German Foreign Minister Annalena Baerbock said she did not intend to run again as the Greens’ candidate for chancellor at the 2025 federal election, making Vice Chancellor and Economy Minister Robert Habeck the likely contender.
Baerbock, the Greens’ chancellor candidate in the 2021 federal election, told US broadcaster CNN on the sidelines of the NATO summit in Washington she wanted to concentrate on her current job.
“The world is a different one than at the last German national elections,” Baerbock said. “In the light of Russia’s war of aggression, and now also about the dramatic situation in the Middle East, it needs more diplomacy, not less”.
“Therefore, in these times of crisis, I believe that political responsibility means – as a foreign minister – not being tied up in a candidacy for chancellorship. Instead, continue to use all my energy as foreign minister,” she added.
Her waiver clears the way for Habeck – the most senior Green minister – to seek the party’s candidacy, which he intended already last time, but ultimately let Baerbock take the lead during a closed-door meeting.
In his first reaction to her announcement, Habeck praised Bearbock’s “excellent” performance as Foreign Minister and said the decision would be taken within the party’s committees and “announced in good time.”

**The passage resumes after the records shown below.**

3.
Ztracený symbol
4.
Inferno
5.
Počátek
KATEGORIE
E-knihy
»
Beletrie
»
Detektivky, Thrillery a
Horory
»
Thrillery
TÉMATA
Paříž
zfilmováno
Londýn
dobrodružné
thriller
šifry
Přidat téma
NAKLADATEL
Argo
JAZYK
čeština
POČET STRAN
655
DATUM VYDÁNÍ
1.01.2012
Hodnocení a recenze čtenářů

Baerbock’s 2021 candidacy faced a lot of trouble, such as allegations of plagiarism in her book as well as discrepancies in her CV, and saw her Green party drop from a brief period of leading the polls to come out third, behind Olaf Scholz’s SPD and conservative opposition CDU/CSU (EPP).
Habeck, for his part, has lost many of his previously favourable approval ratings, as he is mostly blamed for a green heating law that many critics see as too restrictive.
Currently, the Greens poll is at only 13%, way behind CDU/CSU at 31%, far-right AfD at 17%, and the SPD at 14%.
This puts CDU leader Friedrich Merz in the pole position for the next chancellorship, although his party family only wants to officially decide on the matter after three regional elections in the East German states of Saxony, Thuringia and Brandenburg in September this year.
Leading government party SPD is expected to re-nominate Olaf Scholz after the party’s other hopeful, the much more popular Defence Minister Boris Pistorius, came out in favour of Scholz in June.
Far-right AfD said it would also likely nominate a candidate for chancellor despite the “firewall” that sees all other major parties ruling out joining a government coalition with them. In a recent interview with broadcaster ARD, party co-leader Tino Chrupalla did not want to specify whether he or his co-chief Alice Weidel will take the lead.